Ganó 3 veces las elecciones por su dominio de la comunicación con un lenguaje populista en el que con jocosidad y usando la psicología de la falsa humildad se hizo ver como un hombre hecho a sí mismo. Podríamos decir que tiene ciertas similitudes con Berlusconi, sus enemigos eran los mismos, los políticos tradicionales y la persecución de los jueves.

Gil pasó por la cárcel ya en 1969, después de desplomarse el techo de su restaurante en Los Ángeles de San Rafael (Segovia), el resultado fue 58 muertos. Salió en 1971 después de abonar 400 millones de pesetas de la época y recibir un indulto por Franco

El 26 de junio de 1987 se convirtió en presidente del Atlético de Madrid después de ganar las elecciones. Cuando comenzaron los años 90 decidió que no solo quería ser el típico empresario de la construcción que hace amistad con el concejal de Urbanismo de turno, Él quería tener el control total.

En 1991 comenzó su escalada con su frase “Yo soy millonario, no necesito robar al pueblo”, se sometía sin vergüenza y de forma espontánea a las cámaras, incluso mandó un vídeo a 50.000 hogares de Marbella intentando romper con los partidos tradicionales. El resultado fue que su partido, el GIL (Grupo Independiente Liberal) arrasó en las elecciones logrando 19 de los 25 concejales.

En la primera legislatura la ciudad cambió radicalmente, destruyendo parte de Marbella para edificar una nueva ciudad erradicando la droga y prostitución (al menos la visible). Se entregaron viviendas sociales, atrayendo también a inversores, sin importar de donde procediese el dinero. La ciudad se volvió a elevar en lo mediático. Las consecuencias judiciales de este periodo se terminaron llamando saqueo y llevarían a la cárcel a Gil en 2002.

Gil convirtió al Atlético de Madrid en Sociedad Anónima Deportiva, de la que era el máximo accionista, gracias a 2.000 millones de pesetas que luego la justicia descubrió que nunca abonó e incluso se presentó a las elecciones generales, donde obtuvo solo 16.452 votos, todo un batacazo.

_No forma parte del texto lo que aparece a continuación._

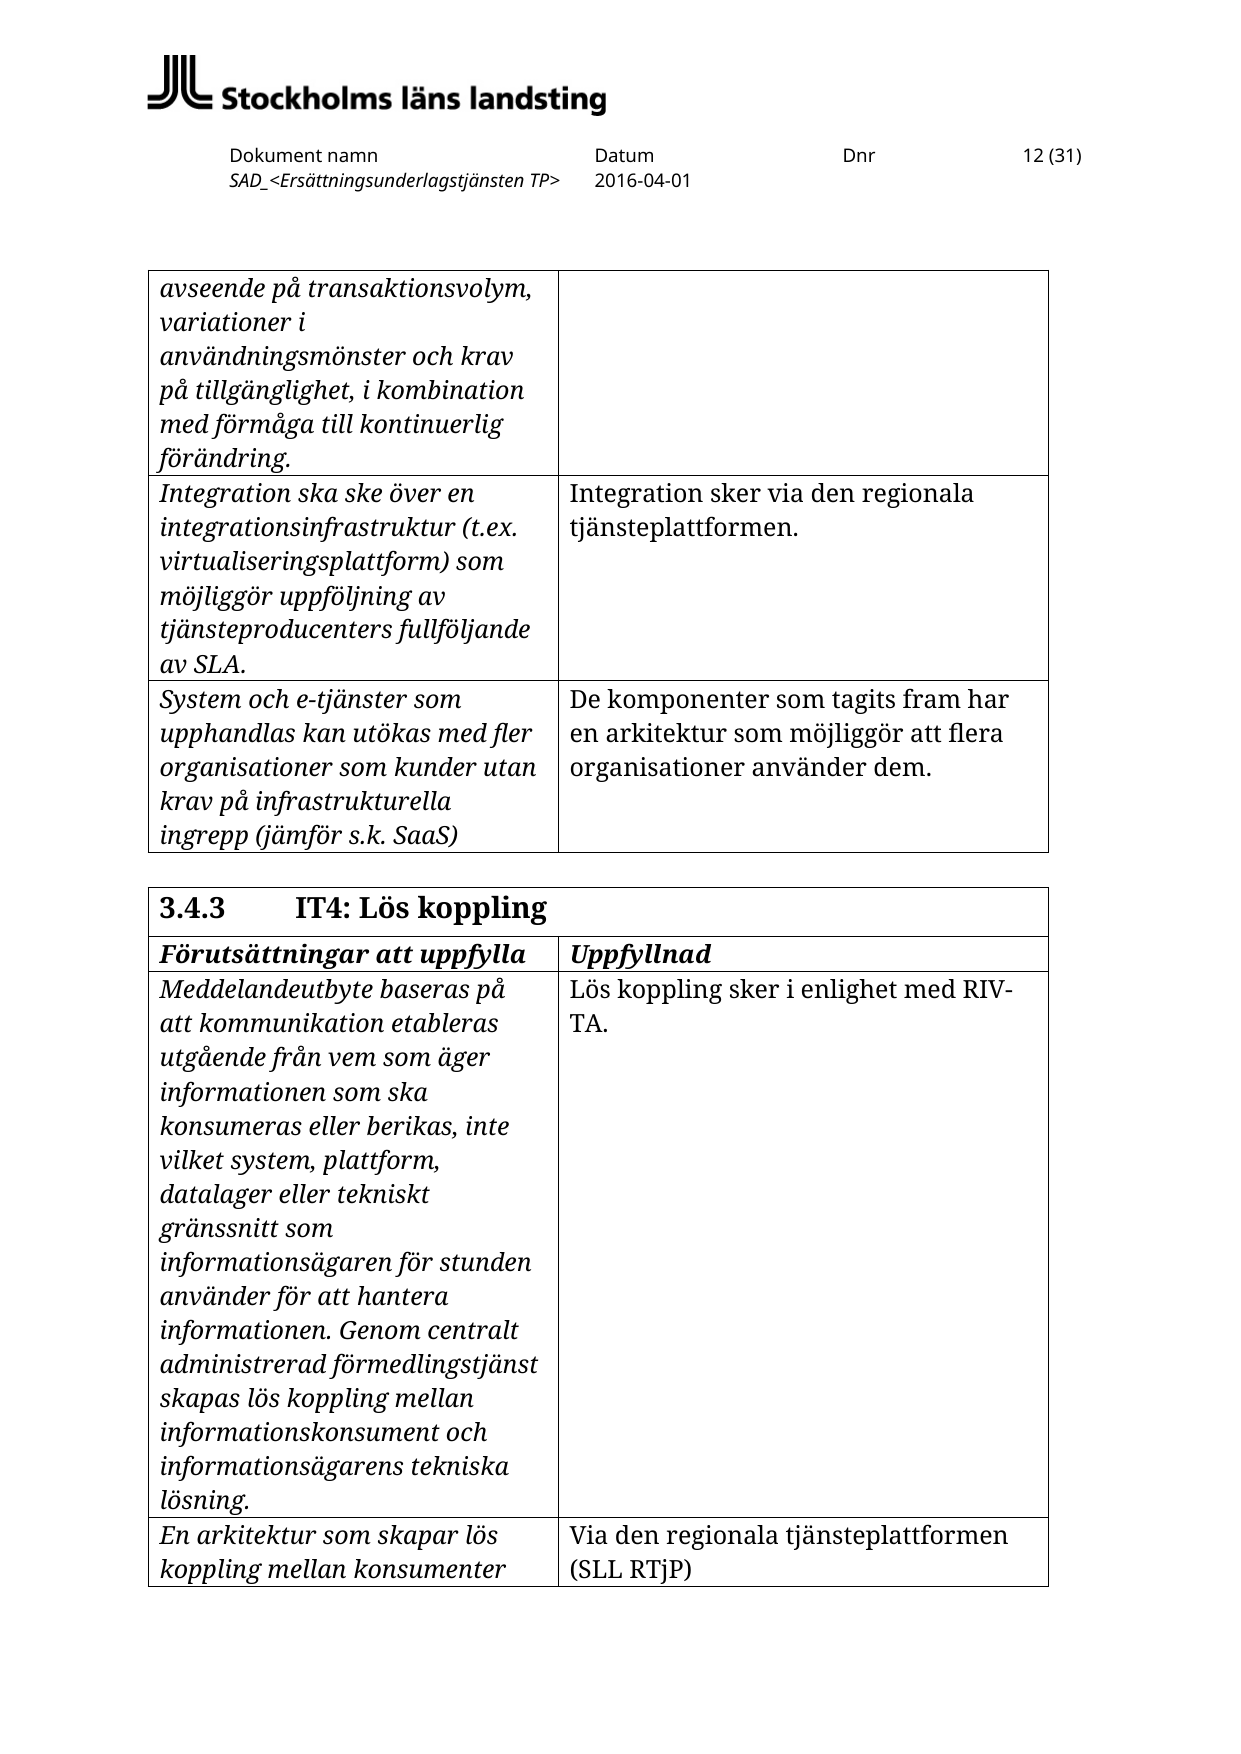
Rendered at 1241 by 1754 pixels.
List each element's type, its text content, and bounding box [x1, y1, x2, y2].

table_cell System och e-tjänster som upphandlas kan utökas med fler organisationer som kunder utan krav på infrastrukturella ingrepp (jämför s.k. SaaS) [149, 681, 558, 852]
table_cell Integration sker via den regionala tjänsteplattformen. [559, 476, 1048, 680]
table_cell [149, 271, 558, 475]
table_cell De komponenter som tagits fram har en arkitektur som möjliggör att flera organisationer använder dem. [559, 681, 1048, 852]
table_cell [559, 1518, 1048, 1586]
table_cell Förutsättningar att uppfylla [149, 937, 558, 971]
table_cell Lös koppling sker i enlighet med RIV-TA. [559, 972, 1048, 1517]
picture [147, 55, 606, 116]
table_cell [559, 271, 1048, 475]
table_cell Meddelandeutbyte baseras på att kommunikation etableras utgående från vem som äger informationen som ska konsumeras eller berikas, inte vilket system, plattform, datalager eller tekniskt gränssnitt som informationsägaren för stunden använder för att hantera informationen. Genom centralt administrerad förmedlingstjänst skapas lös koppling mellan informationskonsument och informationsägarens tekniska lösning. [149, 972, 558, 1517]
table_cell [149, 1518, 558, 1586]
table_cell Uppfyllnad [559, 937, 1048, 971]
table_cell Integration ska ske över en integrationsinfrastruktur (t.ex. virtualiseringsplattform) som möjliggör uppföljning av tjänsteproducenters fullföljande av SLA. [149, 476, 558, 680]
table_header IT4: Lös koppling [149, 888, 1048, 936]
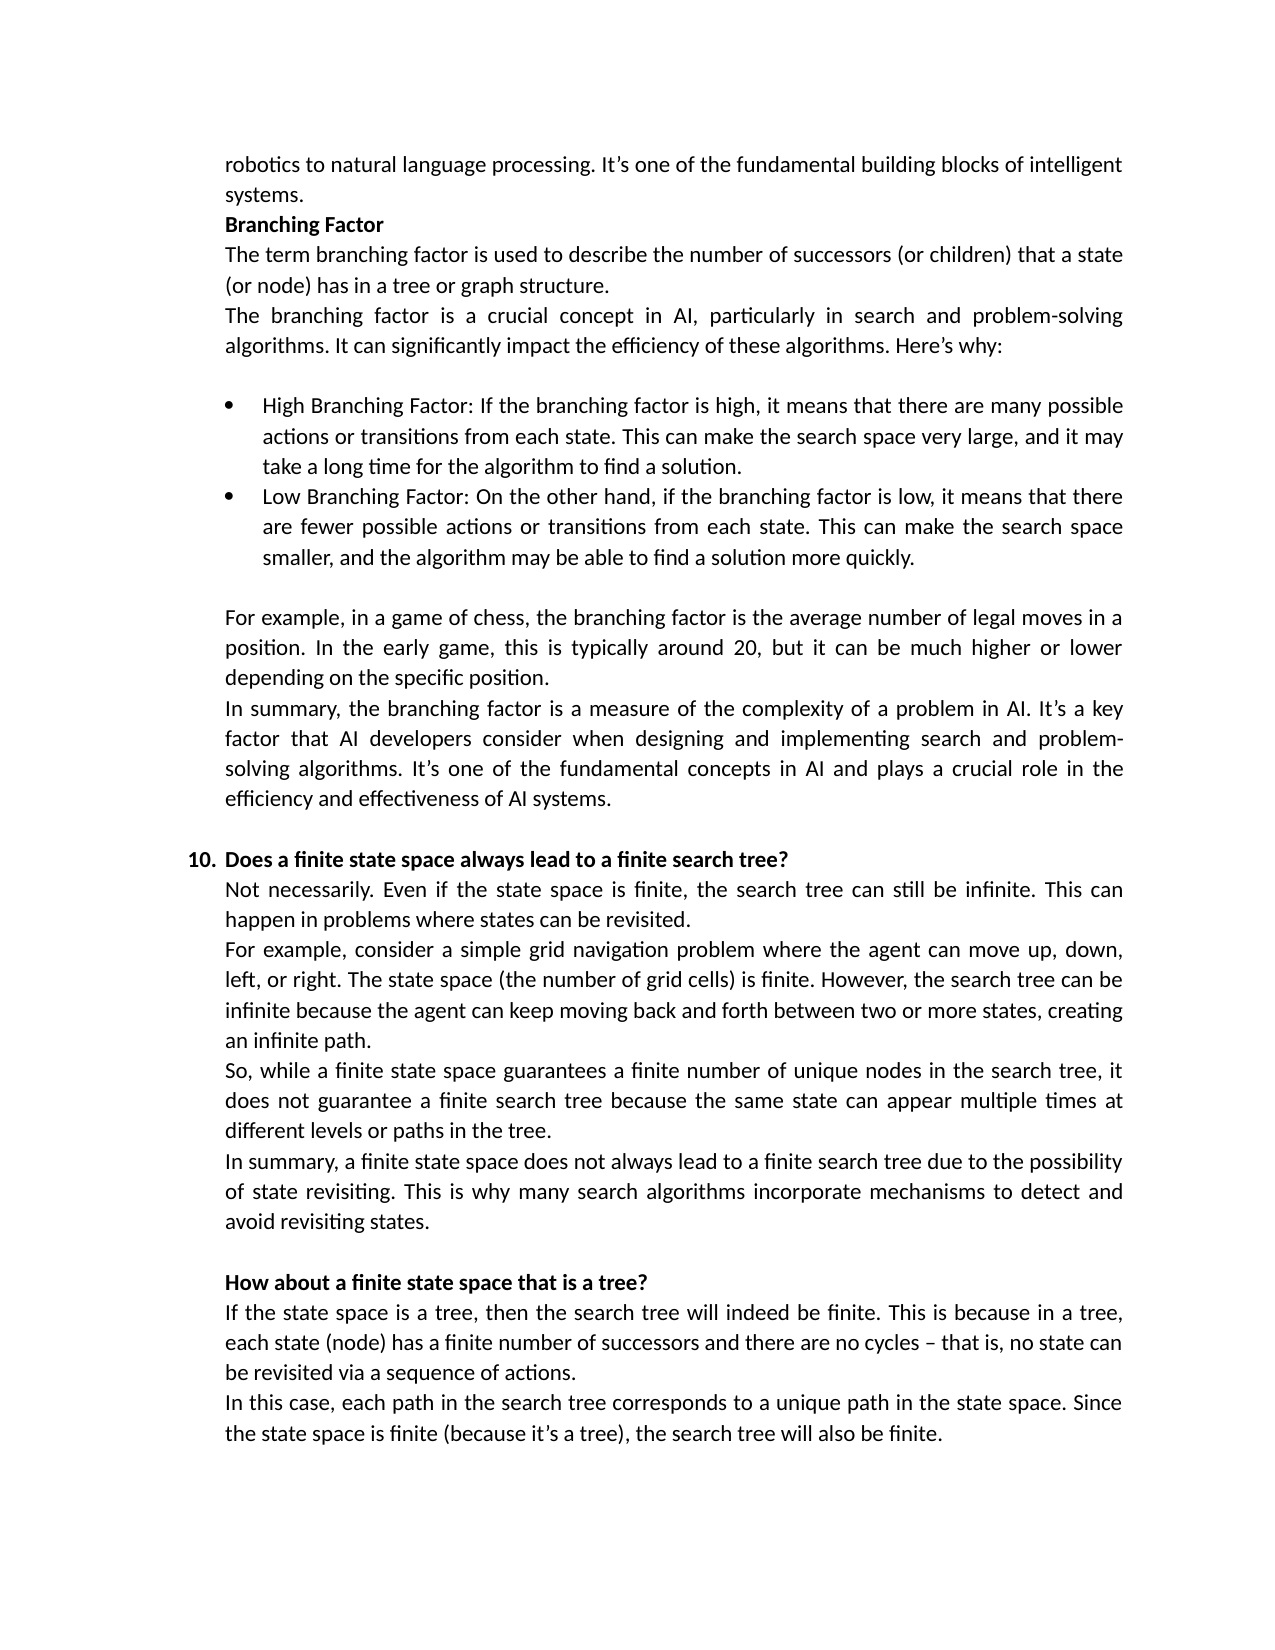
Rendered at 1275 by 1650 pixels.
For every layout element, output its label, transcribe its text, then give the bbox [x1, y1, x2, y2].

list The branching factor is a crucial concept in AI, particularly in search and problem-solving algorithms. It can significantly impact the efficiency of these algorithms. Here’s why: [225, 301, 1125, 359]
list High Branching Factor: If the branching factor is high, it means that there are many possible actions or transitions from each state. This can make the search space very large, and it may take a long time for the algorithm to find a solution. [225, 392, 1125, 480]
list Does a finite state space always lead to a finite search tree? [187, 845, 1125, 873]
list In this case, each path in the search tree corresponds to a unique path in the state space. Since the state space is finite (because it’s a tree), the search tree will also be finite. [225, 1388, 1125, 1447]
list Not necessarily. Even if the state space is finite, the search tree can still be infinite. This can happen in problems where states can be revisited. [225, 875, 1125, 933]
list In summary, a finite state space does not always lead to a finite search tree due to the possibility of state revisiting. This is why many search algorithms incorporate mechanisms to detect and avoid revisiting states. [225, 1147, 1125, 1235]
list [225, 150, 1125, 208]
list If the state space is a tree, then the search tree will indeed be finite. This is because in a tree, each state (node) has a finite number of successors and there are no cycles – that is, no state can be revisited via a sequence of actions. [225, 1298, 1125, 1386]
list For example, in a game of chess, the branching factor is the average number of legal moves in a position. In the early game, this is typically around 20, but it can be much higher or lower depending on the specific position. [225, 603, 1125, 692]
list In summary, the branching factor is a measure of the complexity of a problem in AI. It’s a key factor that AI developers consider when designing and implementing search and problem-solving algorithms. It’s one of the fundamental concepts in AI and plays a crucial role in the efficiency and effectiveness of AI systems. [225, 694, 1125, 812]
list Low Branching Factor: On the other hand, if the branching factor is low, it means that there are fewer possible actions or transitions from each state. This can make the search space smaller, and the algorithm may be able to find a solution more quickly. [225, 482, 1125, 571]
list So, while a finite state space guarantees a finite number of unique nodes in the search tree, it does not guarantee a finite search tree because the same state can appear multiple times at different levels or paths in the tree. [225, 1056, 1125, 1145]
list The term branching factor is used to describe the number of successors (or children) that a state (or node) has in a tree or graph structure. [225, 241, 1125, 299]
list How about a finite state space that is a tree? [225, 1268, 1125, 1296]
list For example, consider a simple grid navigation problem where the agent can move up, down, left, or right. The state space (the number of grid cells) is finite. However, the search tree can be infinite because the agent can keep moving back and forth between two or more states, creating an infinite path. [225, 935, 1125, 1054]
list Branching Factor [225, 210, 1125, 238]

El 7 de enero 1999 estalló el “caso camisetas” donde Gil fue encarcelado por el desvío de 450 millones de pesetas de dinero público a las arcas de su club por publicitar “Marbella” en las camisetas colchoneras. Salió de la prisión a los pocos días. A pesar de esto logró su tercera mayoría consecutiva y trece alcaldías en el sur de España.

El 22 de diciembre de 1999 el juez de la Audiencia Nacional ordena intervenir el Atlético de Madrid por desvío de fondos a su club por 9427 millones. En octubre del 2000 es cuando Gil se ve realmente acorralado, pues la Audiencia de Málaga le condena a 28 años de inhabilitación por el “caso camisetas”. En 2001 se puso la cosa aún peor con 25 imputaciones en procesos penales. Después de unos breves ingresos en prisión, el 24 de abril de 2002 dimite de alcalde y elige a su sucesor, Julián Muñoz. Un año después abandona la presidencia del Atlético. Un infarto masivo acabó con su vida en 2004.